More than half of Americans are having difficulty negotiating the see-saw of losing weight or maintaining their ideal weight. The nation’s hyper-tendency toward weight gain has made health insurers worried, and it’s easy to see why. According to the Centers for Disease Control and Prevention, in 2012 it cost $1400 more annually to treat an obese patient and $6,600 more for a diabetic, than a patient who had a healthy weight.
Insurers love to understand a constituent’s body mass index (BMI), or a measure of an individual’s body fat, because it serves as a key indicator of someone’s likelihood of developing certain chronic illnesses, such as diabetes, high blood pressure, and heart disease.
To keep people healthy, many insurers and employers reward employees who lower their BMI. We all know losing weight isn’t easy, but wearables may help keep folks on track by tracking fitness progress and allowing insurers to reward those making improvements to their health.
As the nation’s most popular form of exercise, walking has the potential to be part of the solution. But all too often it delivers no measurable gain.
The winning equation to lowering your BMI is one where calories out exceed calories in. To increase the “calories out” side of the equation, the body needs to be put under pressure some of the time, and often that includes a variation of the exercise routine. This requirement of variation and “stress,” reminds me of my neighbour who exercises by walking around the same block every day. He desperately wanted to lose weight, but constantly complained about not making progress. Yet, he didn’t walk faster, steered clear of the hills and didn’t even change the way he was eating, and when I last saw him he had gained weight. It was a hopeless merry-go-round! The lesson is that unchallenging exercise, however routinely accomplished, is simply not going to shift weight.
Building muscular strength and endurance has to be fed into a successful weight loss equation. The effect of increased muscle mass on calorie burn is real and long lasting, if often exaggerated. The additional benefit is the ability to perform activities with more resistance (such as hill work) that burn more calories.

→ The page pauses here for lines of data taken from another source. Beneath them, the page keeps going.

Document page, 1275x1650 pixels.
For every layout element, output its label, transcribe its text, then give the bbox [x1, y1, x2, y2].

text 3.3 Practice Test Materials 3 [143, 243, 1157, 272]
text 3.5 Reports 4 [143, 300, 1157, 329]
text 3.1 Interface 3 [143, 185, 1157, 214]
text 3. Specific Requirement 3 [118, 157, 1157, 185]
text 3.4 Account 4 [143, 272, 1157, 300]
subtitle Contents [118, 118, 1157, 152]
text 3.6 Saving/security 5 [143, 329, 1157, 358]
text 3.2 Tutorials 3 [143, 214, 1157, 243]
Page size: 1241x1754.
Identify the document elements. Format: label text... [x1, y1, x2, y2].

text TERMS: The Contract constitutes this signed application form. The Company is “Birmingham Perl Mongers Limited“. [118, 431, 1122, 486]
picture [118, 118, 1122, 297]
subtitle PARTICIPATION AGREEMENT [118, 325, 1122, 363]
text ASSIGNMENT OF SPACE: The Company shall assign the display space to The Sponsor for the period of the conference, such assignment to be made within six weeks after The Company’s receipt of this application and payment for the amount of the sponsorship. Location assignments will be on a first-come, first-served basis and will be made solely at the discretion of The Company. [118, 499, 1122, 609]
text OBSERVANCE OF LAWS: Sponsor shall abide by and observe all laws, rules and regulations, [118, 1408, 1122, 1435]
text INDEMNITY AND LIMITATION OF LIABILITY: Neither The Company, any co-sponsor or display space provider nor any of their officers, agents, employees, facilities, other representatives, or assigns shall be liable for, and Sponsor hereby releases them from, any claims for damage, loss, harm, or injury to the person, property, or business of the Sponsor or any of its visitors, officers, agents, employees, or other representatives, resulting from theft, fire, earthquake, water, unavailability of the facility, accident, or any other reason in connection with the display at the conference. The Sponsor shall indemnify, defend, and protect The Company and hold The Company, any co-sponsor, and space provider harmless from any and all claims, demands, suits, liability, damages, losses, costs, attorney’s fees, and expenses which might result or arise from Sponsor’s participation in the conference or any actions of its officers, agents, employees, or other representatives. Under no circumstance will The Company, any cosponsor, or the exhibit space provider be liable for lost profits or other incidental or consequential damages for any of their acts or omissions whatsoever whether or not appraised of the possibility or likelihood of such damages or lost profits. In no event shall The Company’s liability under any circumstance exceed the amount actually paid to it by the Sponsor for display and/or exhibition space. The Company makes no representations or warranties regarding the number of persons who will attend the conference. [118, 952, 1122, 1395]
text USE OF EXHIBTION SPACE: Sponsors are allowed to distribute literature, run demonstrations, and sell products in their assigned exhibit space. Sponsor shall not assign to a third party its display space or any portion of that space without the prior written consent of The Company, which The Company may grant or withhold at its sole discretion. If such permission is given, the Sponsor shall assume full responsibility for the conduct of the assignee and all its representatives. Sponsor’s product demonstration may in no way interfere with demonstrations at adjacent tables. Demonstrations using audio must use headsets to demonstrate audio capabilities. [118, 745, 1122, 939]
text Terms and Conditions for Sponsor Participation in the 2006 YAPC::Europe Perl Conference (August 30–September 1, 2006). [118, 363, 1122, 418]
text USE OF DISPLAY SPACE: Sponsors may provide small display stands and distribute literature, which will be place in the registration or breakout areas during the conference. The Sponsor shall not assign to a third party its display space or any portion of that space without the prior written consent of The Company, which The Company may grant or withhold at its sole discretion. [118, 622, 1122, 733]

By adding safe amounts of distance and resistance into a walk schedule – along with mandatory rest days – walkers fairly rapidly reach a magical milestone. Now we hit on the valuable BMI measure - time and again we find that dropping two points of BMI builds an almost <unshakeable faith> in the routine.
This is where a new generation of smarter wearables can come in. The wearable should prompt a user (before, after and during a workout) to comply with a routine tailored to that user’s ability, which also builds in the necessary variety and resistance training. By monitoring gradient, speed, stride rate, heart rate and other variables it is possible to automatically detect different training types such as hill and up tempo work, and offer trophies for compliance.
Automated prompts of this sort can be extremely effective. In a five year study conducted to build a business case to New Zealand’s largest health insurer, I set up 1,500 non-physically-active participants to receive automated behavioral prescription to guide them toward a goal of improving their fitness and completing a half marathon. Of the 1,500, 89 percent reached the start-line, with a 100 percent completion rate.
In my experience it is in fact better to focus on performance improvement rather than calories out when considering an exercise routine. Birthday cake, New Year’s champagne and game day hot dogs will happen, so there will always be times when excess calories makes weight go up. This can lead to feelings of failure and hopelessness. By contrast, focusing on an upward trend of fitness performance is sustainable, satisfying and part of a healthy lifestyle. It also makes the all-important resistance training feel fundamental – with smaller jeans as the welcome side effect.
Along with improving diet, focusing on fitness should be part of the arsenal of every individual and group seeking to lighten the load on their joints and the economy. And perhaps for the first time, wearables are in a strong position to help.